Cela a eu pour conséquence de me faire passer par la « voie royale » du parfait petit étudiant : allemand option anglais au collège, bac S, prépa et école de commerce. Je n’ai jamais eu le choix et je ne voulais pas prendre de décision à la place de mes parents, vu que j’avais toujours choisi de leur faire plaisir et de répondre à leurs rêves de réussite. Surtout sa réussite à elle – ma mère.
Dans la rue, ma mère adore me prendre par le bras. Ce qui a le don de me mettre un peu hors de moi car je ne les aime pas ces contacts. J’ai l’impression qu’il s’agit d’une pulsion de sa part visant à reprendre l’exclusivité sur ma petite personne, un moyen adulte de me prendre la main en somme.
Je suis d’ailleurs assez gênée par les gestes affectueux qu’elle se permet car après avoir vécu mon adolescence en mode méga-répulsif vis à vis de mes parents, ces rapprochements me font bizarre. Ou ai-je décidé que seul mon amoureux pouvait avoir des gestes tendres envers moi à présent ?
Le shopping est une activité que nous apprécions toutes les deux et que nous ne manquons pas de pratiquer ensemble. Mes goûts étant ce qu’ils sont (chic mais loin de l’esprit Marie-Chantal), j’ai parfois un peu de mal à faire comprendre à ma chère génitrice que oui, un 12 ème sac est indispensable (et c’est surtout bien mieux si c’est un Dreyfus) tout comme cette nouvelle couverture pour MacBook. Non, mon chien n’a pas besoin d’un plaid, merci. Confusion faite par ma mère entre Mabrouk de 30 millions d’amis et la marque à la pomme.
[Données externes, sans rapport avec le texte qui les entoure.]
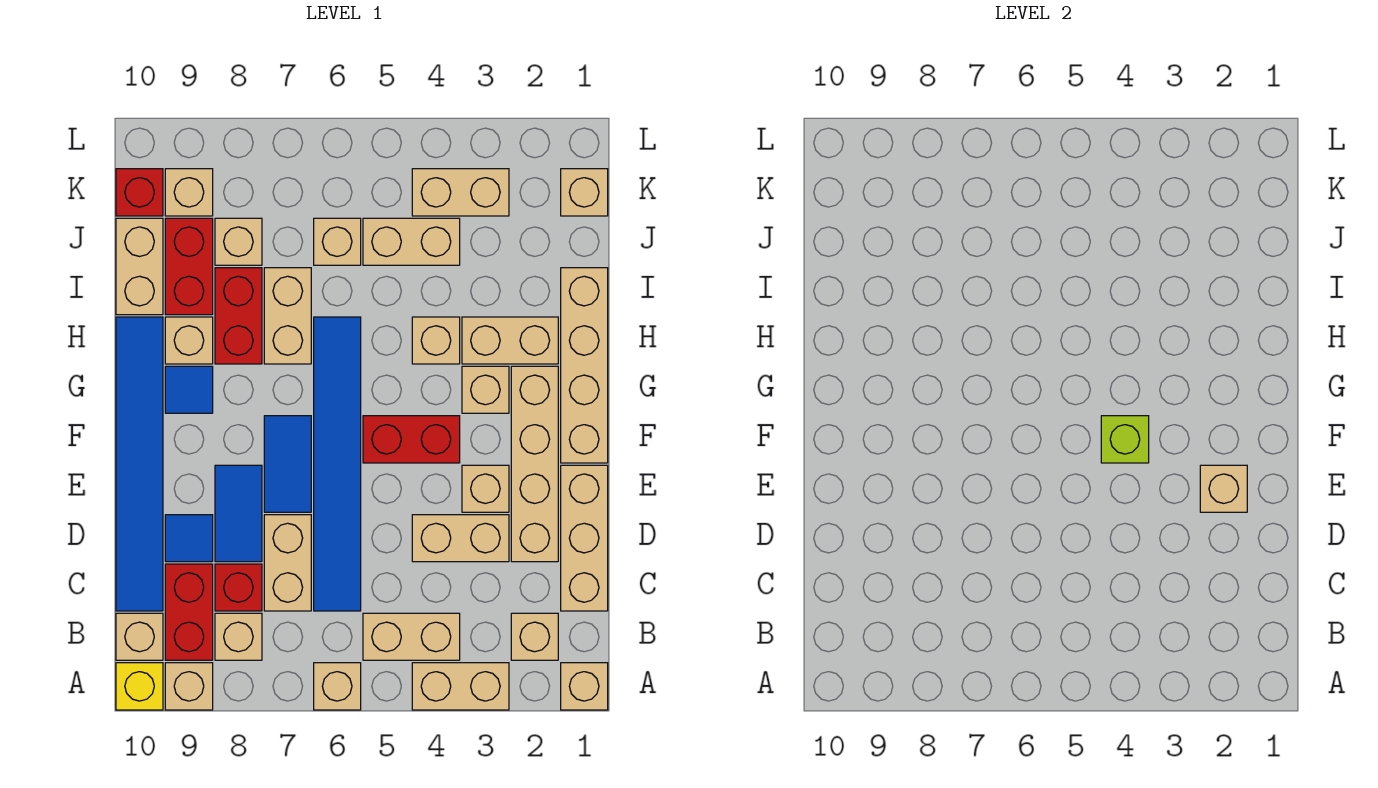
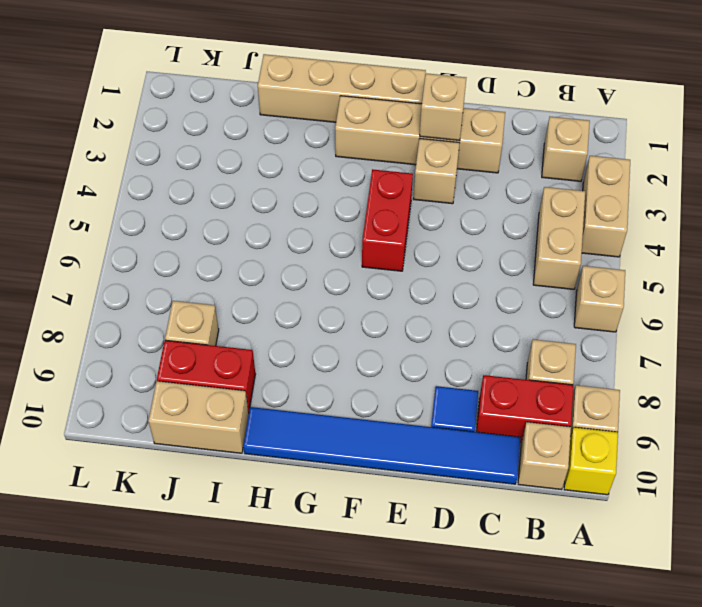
none -> tan brick A1 level 1
none -> tan brick C1:E1 level 1
none -> blue tile C6:H6 level 1
none -> tan brick C7:D7 level 1

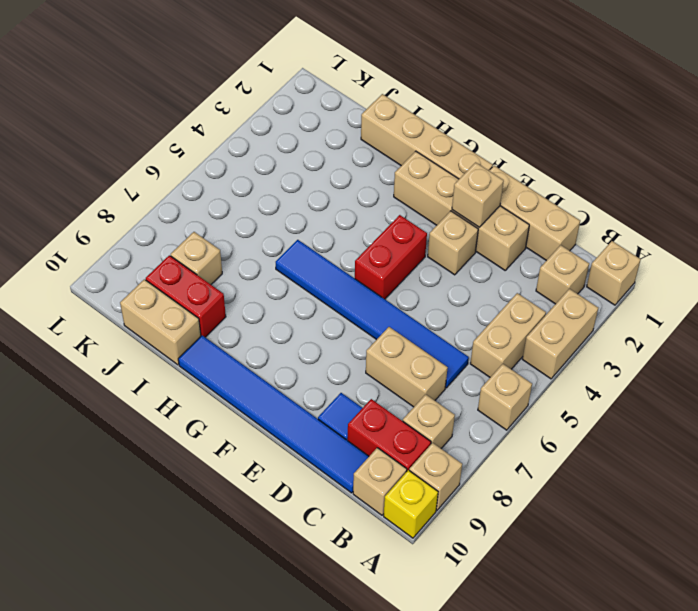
none -> red brick C8 level 1
none -> tan brick D3:D4 level 1
none -> blue tile D8:E8 level 1
none -> blue tile E7:F7 level 1

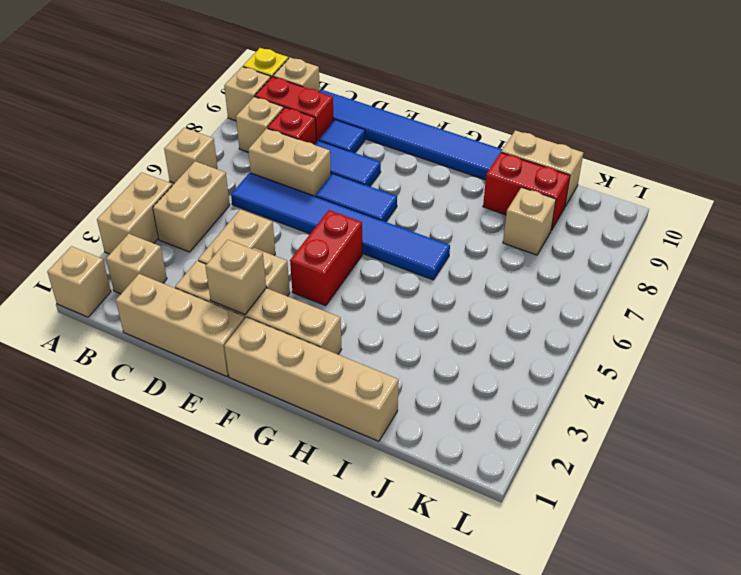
none -> tan brick G3 level 1
none -> blue tile G9 level 1
none -> tan brick H2:H3 level 1
none -> tan brick H4 level 1

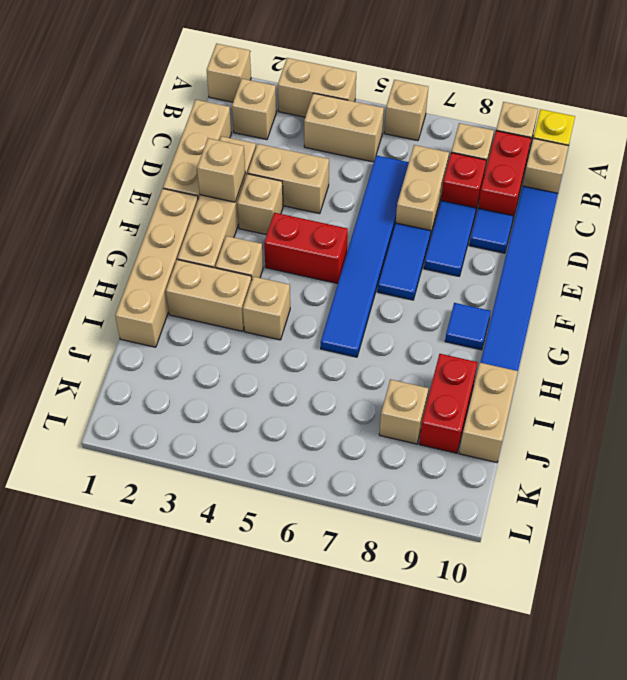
none -> tan brick H7:I7 level 1
none -> red brick H8:I8 level 1
none -> tan brick H9 level 1
none -> tan brick J4:J5 level 1

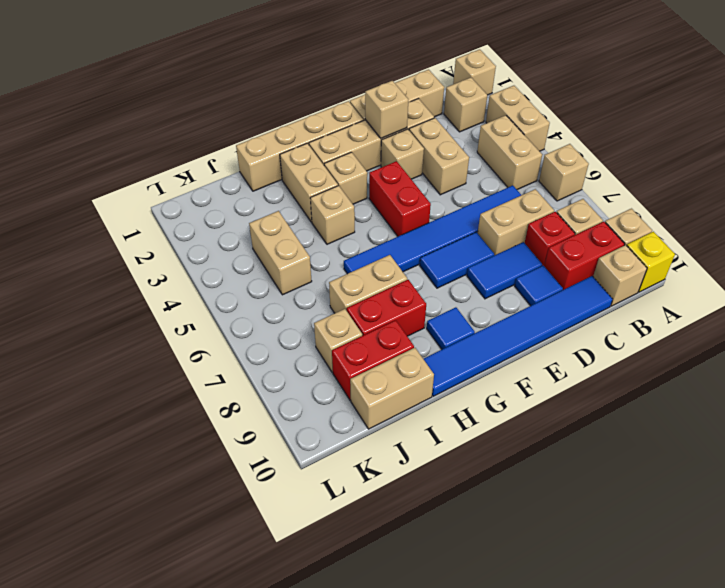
none -> tan brick H9 level 1
none -> tan brick J6 level 1
none -> tan brick K1 level 1
none -> tan brick K3:K4 level 1

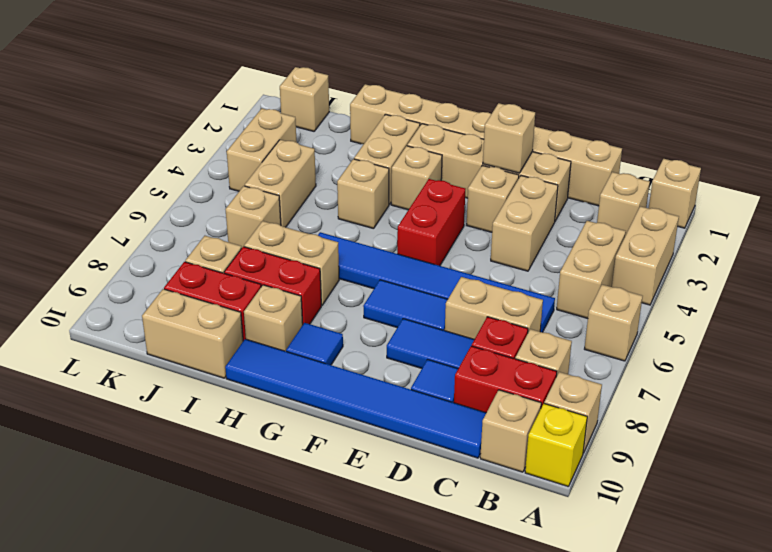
none -> tan brick K9 level 1
none -> red brick K10 level 1
none -> lime brick F4 level 2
Je ne comprends toujours pas le réflexe avéré qu’elle a pour dénicher toujours des fringues qui ne me vont pas, rapport à mes quelques kilos en trop, pris après mon dernier chagrin d’amour. « Regarde cette adora-a-a-a-ble petite robe en soie poudré, elle t’irait à merveille au teint » me susurre-t-elle à l’oreille. Peine perdue, je sais par avance que je vais déjà me faire des pinçons qui font mal au moral rien qu’à la regarder. Et quand la séance d’essayage arrive, ce n’est que pour constater que oui, j’ai bien 10 kilos d’horrible masse adipeuse sur mes points de séduction stratégiques – et que de toute manière avec cette couleur c’est juste bon pour partir à une Dallas Party. Pas vraiment le top pour la vraie vie quoi. Ces choses étant dites, voilà que ma maternelle papillonne autour de moi, ajoutant une broche par ci, un escarpin par là – une vraie mère maquerelle de la fringue – et je termine lamentablement attifée comme un macaron ladurée : le chapeau, la robe à godets évasée en bas (partie macaron)– et le châle framboise en guise de confiture au milieu.
Ma mère n’a toujours pas compris que mon chien n’etait pas « ma fille » et qu’elle n’avait pas à lui refiler ses morceaux de steak – rapport qu’elle a fini par ne plus croire en Dukan.